Oleh : H. Adlan Daie
Analis politik dan sosial keagamaan
"Bukan kematian benar menusuk kalbu,
Keridoanmu menerima - segala tiba"
Kutipan dua bait puisi penyair Chairil Anwar ("Nisan" - 1942) di atas seketika terlintas menggantung di kaki horizon pikiran penulis saat melihat vidio pendek acara perpisahan resmi Komisaris Jenderal ("Komjend" - Bintang tiga) H. Ahmad Dofiri, pasca purna tugas dari institusi kepolisian (Selasa, 19/8/2025).
Artinya, bukan kalimat terbata bata bercampur haru yang ia ucapkan, bukan pula air mata yang tumpah di pipi tak tertahankan menyesak ruang dada - saat ia memberi sambutan perpisahan di institusi kepolisian di mana ia merangkak dan mendaki begitu panjang di dalamnya.
Tapi keridoan untuk menerima segala tiba dalam pengabdian di institusi kepolisian telah menjejakkan peradaban untuk menyemai benih keteladanan etis di kampung halamannya, Indramayu, adalah sebuah asa dan harapan.

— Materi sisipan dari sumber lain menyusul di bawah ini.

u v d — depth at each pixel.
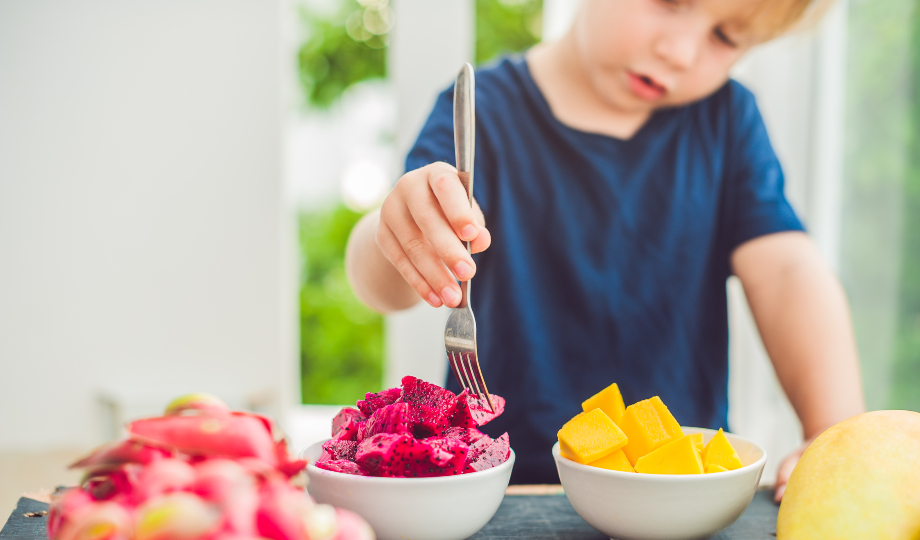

H. Ahmad Dofiri, putera asli Tegalurung, Indramayu tidak lahir dalam asuhan "tontonan" media sosial kekinian, ia bertumbuh dalam "tuntunan" kearifan lokal dan keteladanan ekosistem sosial yang begitu ketat dipagari norma kultural dan agama.
Ia adalah profile seorang perwira polisi profesional merangkak dan mendaki dari bawah, karier profesionalnya tidak kontroversial, teguh dalam adab dan etika, jauh dari blok faksi faksi tarikan afiliasi politik, - sesuatu yang bukan perkara gampang saat politik menerobos institusi kepolisian hingga publik menudingnya "partai coklat".
Sebagai peraih bintang Adi Makayasa, yakni alumni terbaik Akpol angkatan tahun1989. H. Ahmad Dhofiri berperan penting menjaga marwah kepolisian saat ia berhasil membongkar anasir "obraction of justice", penghalang penyidikan justru di lingkup institusi polri sendiri, dalam kasus Irjend Ferdy Sambo yang sangat menggebohkan.